I'm just going to chime in here, it's been said enough, but vWii mode on the Wii-U is not emulation... There's nothing to 'emulate' as the instruction set for the CPU used on the Wii is fully supported by the Wii-U. Emulation is used when you have a dissimilar instruction set between the software you want to run, and the CPU it's being processed on. For example, the instruction set supported on an old NES is that of a 6502 (A slightly modified version of a 6502 but still basically a 6502), so when you use an emulator it's translating all of the assembly code instructions into a language that your CPU can recognize and process. Some / most instructions require multiple 'passes' to properly translate that code to something that the emulating hardware can understand and process. Think of this, if it only took 2-3 extra instructions to translate the code you would need a CPU that's 2-3 times as powerful as the hardware you're emulating. That's an EXTREMELY conservative estimate as translating instructions from a process specific ASIC to a general purpose CPU generally requires 5-10 iterations / cycles to translate most instructions.
Now back to the vWii and Wii-U topic and how the above information applies, the instruction set supported on the Wii hardware is FULLY supported within the vWii environment and requires no translation of the machine code being executed. If there WAS translation going on, then you would have a form of emulation happening to make the vWii work. Good hard evidence that there's no translation going on is that the CPU clock speed is reduced back down to exactly the same speed as the Wii, as well as the extra cores being disabled. This allows them the best chance of running Wii code exactly as it did on the Wii hardware, no clock speed differences to mess up some games that might have been 'optimized' for Wii hardware only. (Another way to say that is poorly coded, but that's a term that would have to be qualified by looking at the code for a game's engine)

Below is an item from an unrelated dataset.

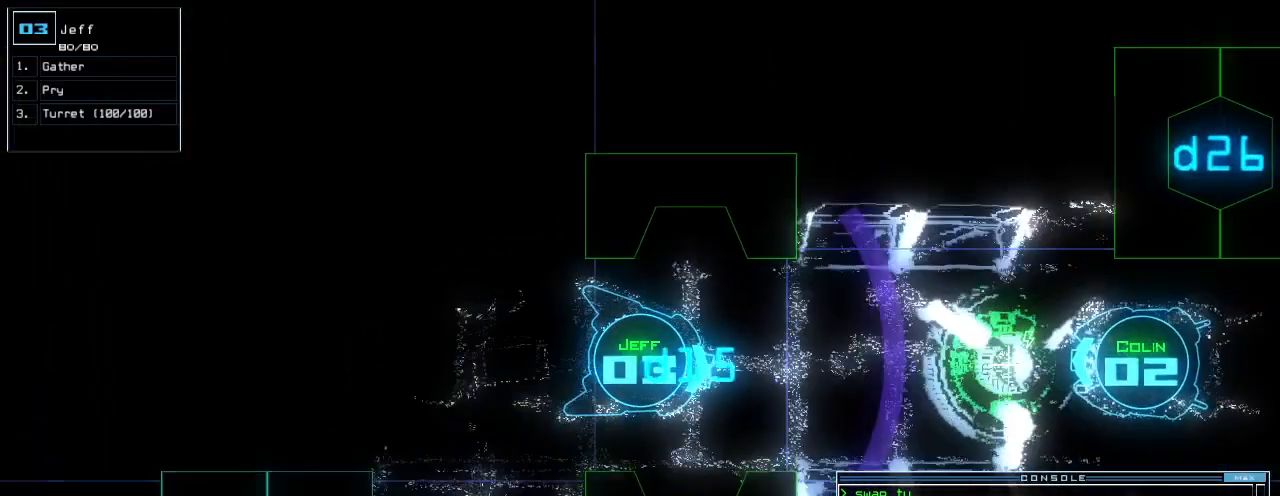
Gameplay with keyboard; each line is a JSON object with the keys held at the frame after it. "events" lists presses ("down") and releases ("up") of ".", "0", "1", "2", "3", "4", "5", "6", "7", "8", "9", "a", "b", "backspace", "c", "caps_lock", "comma", "ctrl_l", "ctrl_r", "d", "down", "e", "equals", "escape", "f", "f12", "g", "h", "i", "j", "k", "l", "left", "m", "minus", "n", "o", "p", "q", "quote", "r", "return", "right", "s", "semicolon", "shift_l", "shift_r", "space", "t", "tab", "tilde", "u", "up", "v", "w", "x", "y" and "z" between this image and that frame as [ms after this image, input, new state], when the widget could be followed in between. No other keys are recorded. Mouse input is not recorded. Not read: other_keys.
{"keys": ["up"], "events": [[200, "2", "down"], [220, "right", "down"], [260, "2", "up"], [340, "right", "up"]]}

I think the biggest qualifier of the word 'emulation' is being missed, that's translation. Changing the machine code language so that it could run on a different architecture on the fly. That's not happening here as the code is being run natively on the CPU. Hell, even virtualization is a stretch to me... To me it's more akin to having a dual boot linux system for example, one OS has the CPU running at full bore and all cores enabled while the other is using a kernel compiled without SMP support and a set CPU speed. Just because you pick an icon for it doesn't mean it can't set a flag on the system and then reboot using the alternate OS, to me that's not even virtualization.
That was a bit to type and probably TLDR; but maybe it will give a little insight into what's happening here and the classification of it.
FWIW I've been designing and reverse-engineering applications / OSes on embedded devices for about a decade and a half. Just wanted to state that I may not be a industry expert on it, this stuff is kinda right up my alley.